Nous savons bien que des rapports militants complémentaires et solidaires au quotidien ne se reconstruiront pas ou ne se construiront pas du jour au lendemain. Mais il est important d'y travailler, d'échanger à tous les niveaux, entre militantEs et aussi entre directions, de rechercher les possibilités d’interventions communes... Dépasser nos limites ne pourra se faire que collectivement à travers une volonté de se donner les moyens de rassembler toutes les forces disponibles. C'est une question de choix mais aussi et surtout de capacité à élaborer collectivement une politique capable de regrouper toutes les forces disponibles.

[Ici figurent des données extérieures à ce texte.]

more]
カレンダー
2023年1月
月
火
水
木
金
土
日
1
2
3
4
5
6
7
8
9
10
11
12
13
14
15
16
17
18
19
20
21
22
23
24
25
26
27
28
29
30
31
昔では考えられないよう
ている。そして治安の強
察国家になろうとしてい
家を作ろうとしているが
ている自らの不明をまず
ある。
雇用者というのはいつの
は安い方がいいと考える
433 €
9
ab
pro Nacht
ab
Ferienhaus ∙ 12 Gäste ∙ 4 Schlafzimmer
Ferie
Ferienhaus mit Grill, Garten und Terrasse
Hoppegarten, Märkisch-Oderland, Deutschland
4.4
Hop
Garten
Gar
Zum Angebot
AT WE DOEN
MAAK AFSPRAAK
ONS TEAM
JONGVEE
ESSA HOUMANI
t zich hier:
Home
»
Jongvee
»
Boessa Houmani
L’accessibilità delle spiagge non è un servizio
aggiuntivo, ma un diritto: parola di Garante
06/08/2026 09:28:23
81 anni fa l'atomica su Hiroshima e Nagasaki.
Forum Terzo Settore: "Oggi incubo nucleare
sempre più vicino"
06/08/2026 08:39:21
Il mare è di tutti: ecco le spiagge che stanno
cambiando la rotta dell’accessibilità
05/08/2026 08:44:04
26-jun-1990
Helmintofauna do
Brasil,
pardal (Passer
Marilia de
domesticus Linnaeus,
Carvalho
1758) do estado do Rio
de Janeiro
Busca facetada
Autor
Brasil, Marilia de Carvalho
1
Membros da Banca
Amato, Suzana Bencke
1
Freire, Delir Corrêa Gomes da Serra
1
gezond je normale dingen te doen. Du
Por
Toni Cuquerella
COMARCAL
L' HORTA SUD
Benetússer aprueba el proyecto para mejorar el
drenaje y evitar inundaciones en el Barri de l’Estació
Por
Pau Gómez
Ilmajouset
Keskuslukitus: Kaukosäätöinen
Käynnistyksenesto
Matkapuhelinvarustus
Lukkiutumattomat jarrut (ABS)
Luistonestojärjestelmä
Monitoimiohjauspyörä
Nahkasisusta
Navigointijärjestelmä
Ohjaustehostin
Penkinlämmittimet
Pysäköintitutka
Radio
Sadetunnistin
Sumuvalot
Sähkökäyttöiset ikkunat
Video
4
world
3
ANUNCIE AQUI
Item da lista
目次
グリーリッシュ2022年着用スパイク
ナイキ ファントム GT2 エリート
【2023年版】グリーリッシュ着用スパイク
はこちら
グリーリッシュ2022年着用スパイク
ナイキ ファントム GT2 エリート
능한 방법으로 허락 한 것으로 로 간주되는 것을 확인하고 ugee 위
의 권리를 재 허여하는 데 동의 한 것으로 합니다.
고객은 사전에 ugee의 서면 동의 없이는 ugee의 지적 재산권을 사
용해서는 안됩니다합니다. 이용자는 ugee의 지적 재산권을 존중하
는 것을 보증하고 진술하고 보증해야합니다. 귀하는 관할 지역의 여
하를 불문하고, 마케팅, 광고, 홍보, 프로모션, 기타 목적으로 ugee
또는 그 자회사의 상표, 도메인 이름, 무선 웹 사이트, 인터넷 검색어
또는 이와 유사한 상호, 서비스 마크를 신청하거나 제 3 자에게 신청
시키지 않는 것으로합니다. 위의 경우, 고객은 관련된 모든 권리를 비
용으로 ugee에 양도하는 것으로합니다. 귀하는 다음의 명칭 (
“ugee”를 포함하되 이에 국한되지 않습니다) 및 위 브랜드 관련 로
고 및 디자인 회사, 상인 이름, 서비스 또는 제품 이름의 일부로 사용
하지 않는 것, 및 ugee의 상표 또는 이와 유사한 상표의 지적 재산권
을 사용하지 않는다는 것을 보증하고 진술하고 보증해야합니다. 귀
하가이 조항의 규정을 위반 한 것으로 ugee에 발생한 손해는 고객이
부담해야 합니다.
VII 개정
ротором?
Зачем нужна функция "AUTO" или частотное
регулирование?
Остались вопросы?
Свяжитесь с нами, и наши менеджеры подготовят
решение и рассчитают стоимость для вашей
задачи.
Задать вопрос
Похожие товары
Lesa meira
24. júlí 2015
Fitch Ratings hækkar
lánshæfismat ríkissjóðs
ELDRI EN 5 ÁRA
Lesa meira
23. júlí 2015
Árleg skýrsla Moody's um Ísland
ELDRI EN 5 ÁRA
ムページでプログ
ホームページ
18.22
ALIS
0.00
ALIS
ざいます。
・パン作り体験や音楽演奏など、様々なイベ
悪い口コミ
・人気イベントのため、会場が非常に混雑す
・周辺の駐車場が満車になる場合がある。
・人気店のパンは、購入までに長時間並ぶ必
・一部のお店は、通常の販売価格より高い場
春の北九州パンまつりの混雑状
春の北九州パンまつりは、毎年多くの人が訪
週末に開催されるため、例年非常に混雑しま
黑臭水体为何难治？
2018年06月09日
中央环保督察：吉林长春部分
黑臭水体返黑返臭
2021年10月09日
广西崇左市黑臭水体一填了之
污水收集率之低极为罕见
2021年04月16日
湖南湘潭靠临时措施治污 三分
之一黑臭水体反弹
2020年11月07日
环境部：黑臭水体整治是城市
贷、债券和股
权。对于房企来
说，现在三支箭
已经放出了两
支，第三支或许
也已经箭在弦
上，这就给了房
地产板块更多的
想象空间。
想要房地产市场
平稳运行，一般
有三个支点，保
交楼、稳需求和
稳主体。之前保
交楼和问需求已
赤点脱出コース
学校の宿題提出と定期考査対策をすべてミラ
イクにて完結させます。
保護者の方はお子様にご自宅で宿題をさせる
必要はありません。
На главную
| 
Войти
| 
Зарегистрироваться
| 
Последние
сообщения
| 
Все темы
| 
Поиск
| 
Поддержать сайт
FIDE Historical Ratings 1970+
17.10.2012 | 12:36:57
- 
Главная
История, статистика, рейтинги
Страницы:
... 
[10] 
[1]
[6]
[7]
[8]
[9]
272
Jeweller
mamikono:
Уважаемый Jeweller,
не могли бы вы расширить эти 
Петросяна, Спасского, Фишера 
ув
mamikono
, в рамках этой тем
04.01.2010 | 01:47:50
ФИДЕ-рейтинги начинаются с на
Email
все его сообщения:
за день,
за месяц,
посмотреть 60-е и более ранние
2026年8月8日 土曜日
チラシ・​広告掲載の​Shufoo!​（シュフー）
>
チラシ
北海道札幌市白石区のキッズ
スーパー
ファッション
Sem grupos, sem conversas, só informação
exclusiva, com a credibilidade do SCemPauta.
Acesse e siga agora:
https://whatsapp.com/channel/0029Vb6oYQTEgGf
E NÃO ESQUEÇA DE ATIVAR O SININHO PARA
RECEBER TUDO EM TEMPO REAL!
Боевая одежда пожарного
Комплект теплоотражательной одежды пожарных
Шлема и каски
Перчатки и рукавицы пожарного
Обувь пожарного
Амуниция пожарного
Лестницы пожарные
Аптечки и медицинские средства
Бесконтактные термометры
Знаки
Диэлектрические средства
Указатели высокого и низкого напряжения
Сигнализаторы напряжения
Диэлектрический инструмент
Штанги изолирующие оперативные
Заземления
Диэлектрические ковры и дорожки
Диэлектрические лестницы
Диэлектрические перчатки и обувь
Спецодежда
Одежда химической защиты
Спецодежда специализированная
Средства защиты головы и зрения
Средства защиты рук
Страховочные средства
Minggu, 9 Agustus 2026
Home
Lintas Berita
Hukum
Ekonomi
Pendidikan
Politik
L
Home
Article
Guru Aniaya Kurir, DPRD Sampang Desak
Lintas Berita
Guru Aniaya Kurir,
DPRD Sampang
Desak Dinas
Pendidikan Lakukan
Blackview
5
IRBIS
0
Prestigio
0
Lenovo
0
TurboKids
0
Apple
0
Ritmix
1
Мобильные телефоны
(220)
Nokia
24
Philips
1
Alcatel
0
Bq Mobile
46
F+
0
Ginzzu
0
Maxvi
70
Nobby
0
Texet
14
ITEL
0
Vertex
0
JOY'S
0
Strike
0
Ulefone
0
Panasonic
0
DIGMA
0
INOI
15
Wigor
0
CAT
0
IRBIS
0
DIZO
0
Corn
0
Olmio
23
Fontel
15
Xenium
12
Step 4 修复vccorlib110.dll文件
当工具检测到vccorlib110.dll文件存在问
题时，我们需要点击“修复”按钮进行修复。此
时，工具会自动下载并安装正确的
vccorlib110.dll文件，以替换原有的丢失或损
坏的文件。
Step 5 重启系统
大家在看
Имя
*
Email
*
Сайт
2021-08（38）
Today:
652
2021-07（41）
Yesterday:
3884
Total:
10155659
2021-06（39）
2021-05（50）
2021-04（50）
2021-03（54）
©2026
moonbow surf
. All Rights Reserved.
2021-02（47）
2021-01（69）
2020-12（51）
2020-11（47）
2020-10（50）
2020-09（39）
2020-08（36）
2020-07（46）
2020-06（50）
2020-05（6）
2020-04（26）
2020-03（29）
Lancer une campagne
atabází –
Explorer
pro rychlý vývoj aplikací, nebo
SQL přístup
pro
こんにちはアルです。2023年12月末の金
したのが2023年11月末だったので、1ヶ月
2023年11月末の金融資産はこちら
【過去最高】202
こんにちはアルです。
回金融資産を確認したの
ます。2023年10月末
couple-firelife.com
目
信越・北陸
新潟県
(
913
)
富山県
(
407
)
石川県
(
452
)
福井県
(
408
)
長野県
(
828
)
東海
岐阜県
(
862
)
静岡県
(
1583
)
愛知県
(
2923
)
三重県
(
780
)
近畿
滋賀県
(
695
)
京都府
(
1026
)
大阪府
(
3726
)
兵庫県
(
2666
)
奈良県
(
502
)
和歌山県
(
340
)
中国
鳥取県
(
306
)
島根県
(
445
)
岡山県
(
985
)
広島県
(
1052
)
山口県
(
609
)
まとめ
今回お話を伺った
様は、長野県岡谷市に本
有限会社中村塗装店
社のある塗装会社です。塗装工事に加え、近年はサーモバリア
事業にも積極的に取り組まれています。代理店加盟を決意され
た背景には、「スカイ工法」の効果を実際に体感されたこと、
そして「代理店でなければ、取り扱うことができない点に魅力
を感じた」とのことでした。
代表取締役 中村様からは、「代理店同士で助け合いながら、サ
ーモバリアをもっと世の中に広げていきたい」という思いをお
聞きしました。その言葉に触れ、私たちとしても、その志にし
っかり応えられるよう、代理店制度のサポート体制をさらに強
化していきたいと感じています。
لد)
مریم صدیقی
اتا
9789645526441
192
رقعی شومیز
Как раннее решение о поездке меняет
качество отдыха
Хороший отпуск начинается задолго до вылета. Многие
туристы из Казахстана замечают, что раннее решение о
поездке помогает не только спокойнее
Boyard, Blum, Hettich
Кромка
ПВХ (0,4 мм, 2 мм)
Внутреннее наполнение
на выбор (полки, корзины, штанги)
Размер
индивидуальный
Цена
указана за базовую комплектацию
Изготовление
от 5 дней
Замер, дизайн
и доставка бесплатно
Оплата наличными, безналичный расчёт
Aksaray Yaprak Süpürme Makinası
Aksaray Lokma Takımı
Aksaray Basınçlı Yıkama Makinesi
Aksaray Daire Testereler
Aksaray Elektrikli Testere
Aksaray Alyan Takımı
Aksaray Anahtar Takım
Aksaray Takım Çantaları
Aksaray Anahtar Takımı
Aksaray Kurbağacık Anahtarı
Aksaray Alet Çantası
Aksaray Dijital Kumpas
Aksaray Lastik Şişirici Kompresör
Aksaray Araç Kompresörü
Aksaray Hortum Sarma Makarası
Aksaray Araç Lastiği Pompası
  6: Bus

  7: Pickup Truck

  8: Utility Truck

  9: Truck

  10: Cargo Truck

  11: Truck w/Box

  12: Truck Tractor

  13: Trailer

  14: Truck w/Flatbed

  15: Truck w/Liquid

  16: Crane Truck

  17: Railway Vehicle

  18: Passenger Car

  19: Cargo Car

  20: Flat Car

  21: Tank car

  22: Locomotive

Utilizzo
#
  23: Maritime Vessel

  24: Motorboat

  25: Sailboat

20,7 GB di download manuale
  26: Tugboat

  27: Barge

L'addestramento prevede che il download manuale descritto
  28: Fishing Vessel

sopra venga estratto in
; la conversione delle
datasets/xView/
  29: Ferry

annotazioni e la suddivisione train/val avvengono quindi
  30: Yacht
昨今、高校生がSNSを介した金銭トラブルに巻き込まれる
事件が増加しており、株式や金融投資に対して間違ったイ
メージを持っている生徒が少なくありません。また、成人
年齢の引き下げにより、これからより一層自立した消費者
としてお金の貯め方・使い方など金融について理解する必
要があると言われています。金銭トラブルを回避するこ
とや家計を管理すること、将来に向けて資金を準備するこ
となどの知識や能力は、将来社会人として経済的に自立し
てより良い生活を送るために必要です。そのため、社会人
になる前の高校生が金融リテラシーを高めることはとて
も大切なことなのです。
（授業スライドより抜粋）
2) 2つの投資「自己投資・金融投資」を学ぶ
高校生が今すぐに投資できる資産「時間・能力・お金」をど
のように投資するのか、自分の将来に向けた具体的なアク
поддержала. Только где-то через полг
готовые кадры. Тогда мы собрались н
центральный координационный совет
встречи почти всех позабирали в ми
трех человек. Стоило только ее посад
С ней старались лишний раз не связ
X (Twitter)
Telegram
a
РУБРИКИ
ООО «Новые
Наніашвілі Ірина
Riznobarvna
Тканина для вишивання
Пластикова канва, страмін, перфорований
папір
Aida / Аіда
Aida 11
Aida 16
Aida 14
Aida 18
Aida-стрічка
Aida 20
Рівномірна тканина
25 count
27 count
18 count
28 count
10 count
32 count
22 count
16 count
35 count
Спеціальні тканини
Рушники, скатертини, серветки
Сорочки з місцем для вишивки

Préparer la suite, s'organiser, s'unir, faire de la politique
Une telle démarche repose sur un choix politique, la compréhension qu'il ne pourra naître dans ce pays de parti des travailleurs sans politique de rassemblement et de regroupement. Les campagnes électorales ont l'immense mérite d'obliger chacune et chacun à penser, à formuler ses idées grand angle en s'adressant à des millions de travailleurs, de jeunes pour partager avec eux notre révolte, nos idées, nos perspectives, leur donner des raisons de croire en eux et en leur classe, en leur rôle révolutionnaire.
Les faibles résultats tant du NPA que de LO ne peuvent s'expliquer seulement par des rapports de force dont nous ne serions en rien responsables. Ce serait la réalité objective, les conséquences du vote utile. Un tel raisonnement nous empêche d'avoir une appréciation critique de notre propre politique.
Nous n'avons pas réussi à offrir des perspectives suffisamment crédibles au mécontentement, à la révolte que nous avons aidé à s'exprimer et encouragée. Et de ce point de vue, nos divisions nuisent à l'ensemble du mouvement.
La situation nous interpelle, les menaces sont réelles et inquiétantes. Macron est une étape vers la très possible conquête du pouvoir par l'extrême droite. Nous savons que la seule force capable d'enrayer ce processus, d’autant plus dangereux qu'il se déroule à l'échelle européenne, voire mondiale, c'est la classe ouvrière. Et c'est bien le défi qui est posé aujourd'hui au monde du travail, à ses militant-e-s.